About Electronic Medical Records

According to Wikipedia

An electronic health record (EHR), or electronic medical record (EMR), refers to the systematized collection of patient and population electronically-stored health information in a digital format. These records can be shared across different health care settings. Records are shared through network-connected, enterprise-wide information systems or other information networks and exchanges. EHRs may include a range of data, including demographics, medical history, medication and allergies, immunization status, laboratory test results, radiology images, vital signs, personal statistics like age and weight, and billing information.

EHR systems are designed to store data accurately and to capture the state of a patient across time. It eliminates the need to track down a patient’s previous paper medical records and assists in ensuring data is accurate and legible. It can reduce risk of data replication as there is only one modifiable file, which means the file is more likely up to date, and decreases risk of lost paperwork. Due to the digital information being searchable and in a single file, EMR’s are more effective when extracting medical data for the examination of possible trends and long term changes in a patient. Population-based studies of medical records may also be facilitated by the widespread adoption of EHR’s and EMR’s.

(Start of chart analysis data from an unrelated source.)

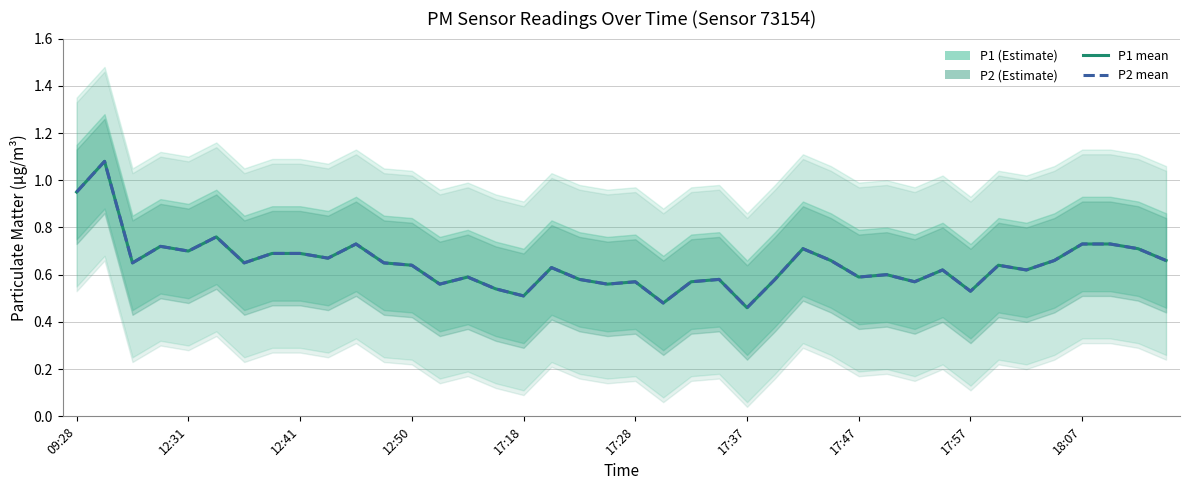

What is the total value across all series at 10?

1.5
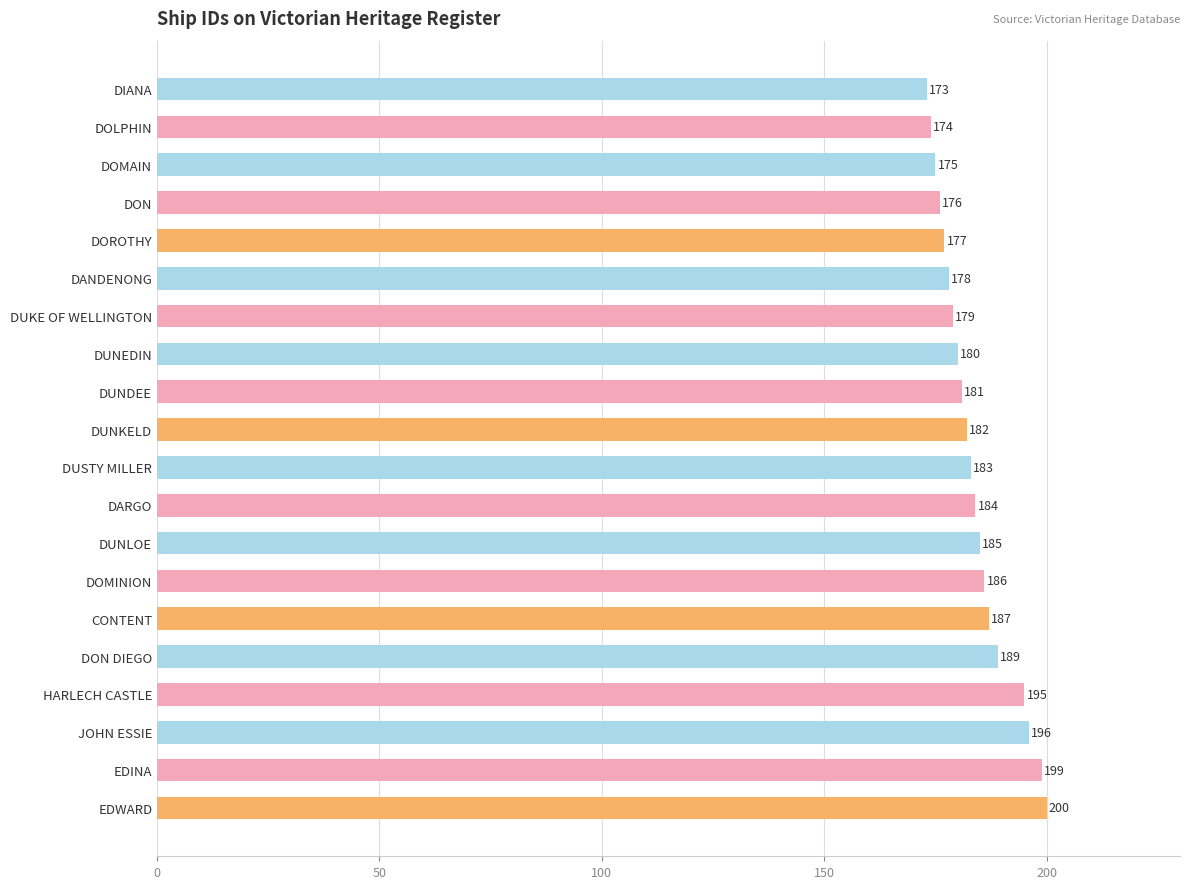

What is the sum of all values?

3679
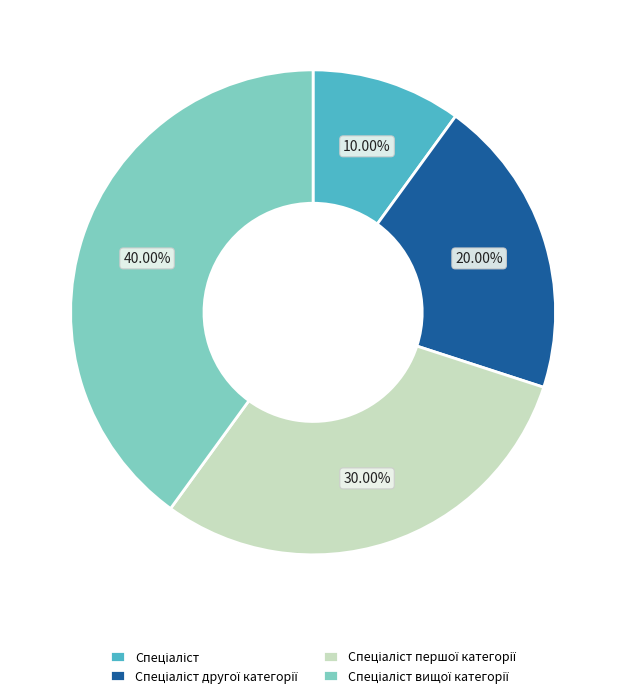

Does any single category account for the majority?

No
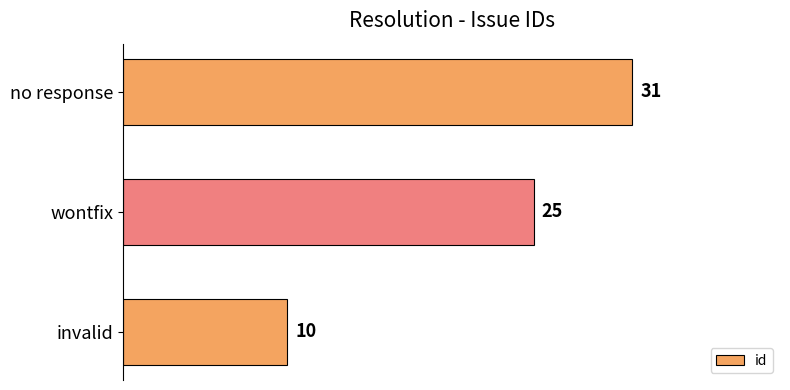

The value at invalid is 16. True or false?

False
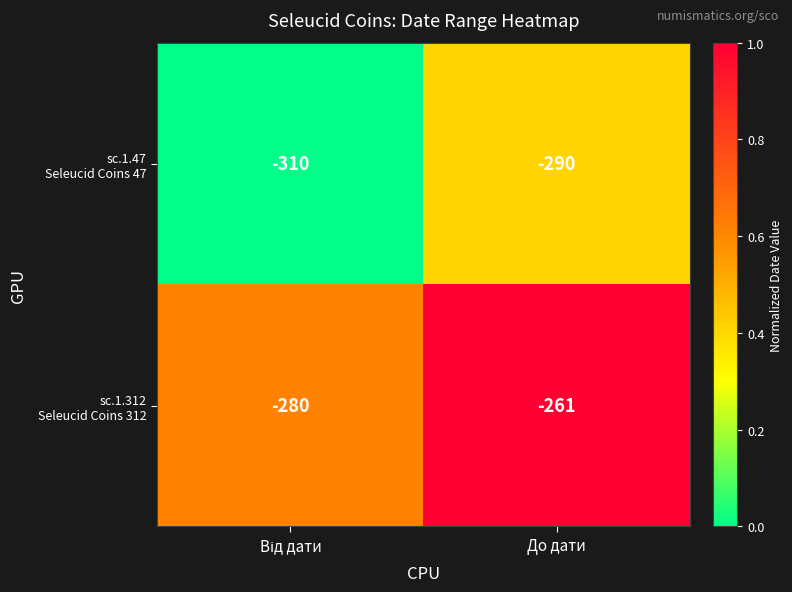

At which category is the sum across all series the highest?

До дати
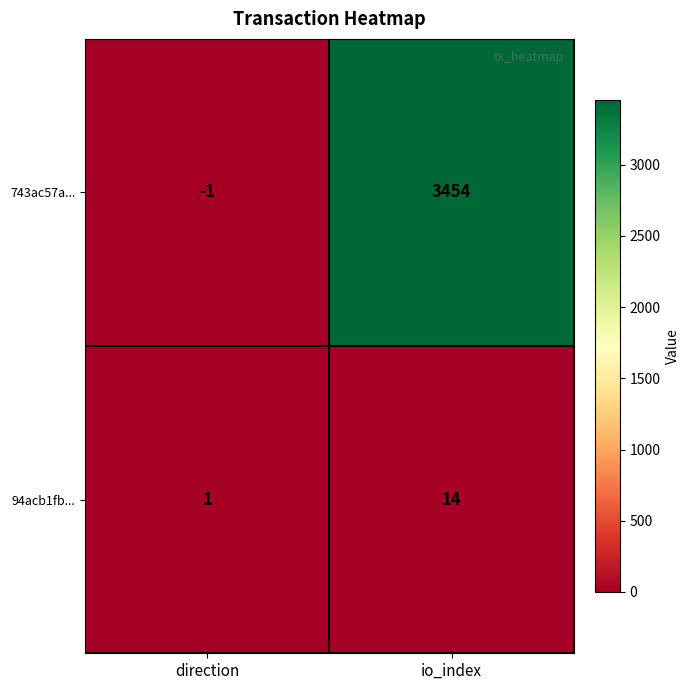

How many positive values does the 743ac57a... series have?

1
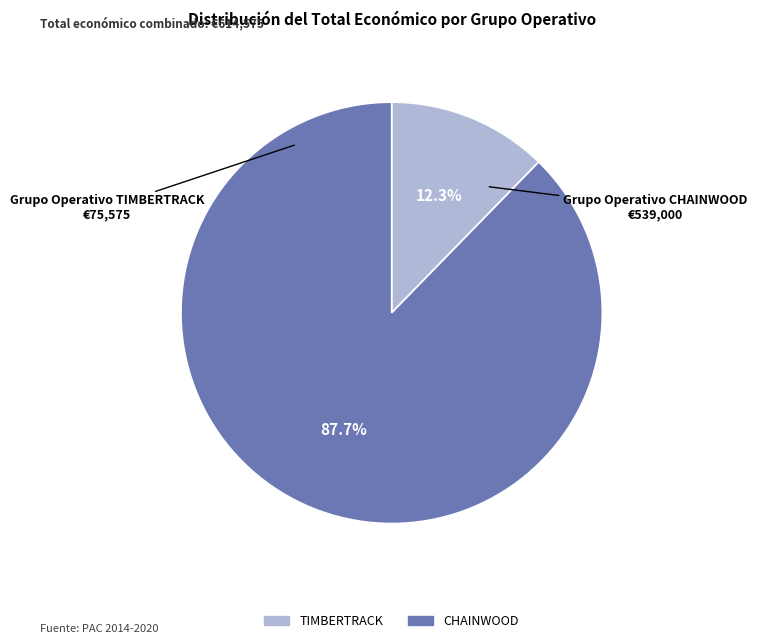

To the nearest percent, what is the difference between the TIMBERTRACK and CHAINWOOD slice percentages?

75%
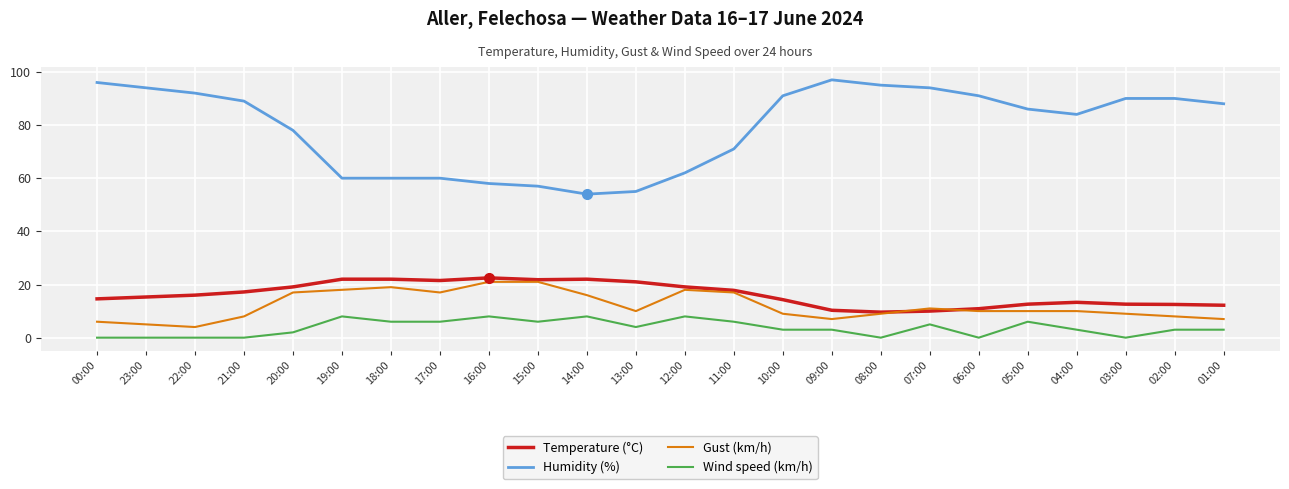

What is the sum of all Wind speed (km/h) values?

88.0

The terms EHR, electronic patient record (EPR) and EMR have often been used interchangeably, although differences between the models are now being defined. The electronic health record (EHR) is an evolving concept defined as a more longitudinal collection of the electronic health information of individual patients or populations. (See reference 1.) The EMR is, in contrast, defined as the patient record created by providers for specific encounters in hospitals and ambulatory environments, and which can serve as a data source for an EHR. It is important to note that an “EHR” is generated and maintained within an institution, such as a hospital, integrated delivery network, clinic, or physician office, to give patients, physicians and other health care providers, employers, and payers or insurers access to a patient’s medical records across facilities. (Please note that the term “EMR” would now be used for the preceding description, and that many EMR’s now use cloud software maintenance and data storage rather than local networks.)

In contrast, a personal health record (PHR) is an electronic application for recording personal medical data that the individual patient controls and may make available to health providers.

Comparison with paper-based records[edit]

Federal and state governments, insurance companies and other large medical institutions are heavily promoting the adoption of electronic medical records. The US Congress included a formula of both incentives (up to $44,000 per physician under Medicare, or up to $65,000 over six years under Medicaid) and penalties (i.e. decreased Medicare and Medicaid reimbursements to doctors who fail to use EMRs by 2015, for covered patients) for EMR/EHR adoption versus continued use of paper records as part of the Health Information Technology for Economic and Clinical Health (HITECH) Act, enacted as part of the American Recovery and Reinvestment Act of 2009.

One VA study estimates its electronic medical record system may improve overall efficiency by 6% per year, and the monthly cost of an EMR may (depending on the cost of the EMR) be offset by the cost of only a few “unnecessary” tests or admissions. Jerome Groopman disputed these results, publicly asking “how such dramatic claims of cost-saving and quality improvement could be true”. A 2014 survey of the American College of Physicians member sample, however, found that family practice physicians spent 48 minutes more per day when using EMRs. 90% reported that at least 1 data management function was slower after EMRs were adopted, and 64% reported that note writing took longer. A third (34%) reported that it took longer to find and review medical record data, and 32% reported that it was slower to read other clinicians’ notes.

The increased portability and accessibility of electronic medical records may also increase the ease with which they can be accessed and stolen by unauthorized persons or unscrupulous users versus paper medical records, as acknowledged by the increased security requirements for electronic medical records included in the Health Information and Accessibility Act and by large-scale breaches in confidential records reported by EMR users. Concerns about security contribute to the resistance shown to their widespread adoption.

Handwritten paper medical records may be poorly legible, which can contribute to medical errors. Pre-printed forms, standardization of abbreviations and standards for penmanship were encouraged to improve reliability of paper medical records. Electronic records may help with the standardization of forms, terminology and data input. Digitization of forms facilitates the collection of data for epidemiology and clinical studies.

EMRs can be continuously updated (within certain legal limitations – see below). If the ability to exchange records between different EMR systems were perfected(“interoperability”) would facilitate the co-ordination of health care delivery in non-affiliated health care facilities. In addition, data from an electronic system can be used anonymously for statistical reporting in matters such as quality improvement, resource management and public health communicable disease surveillance.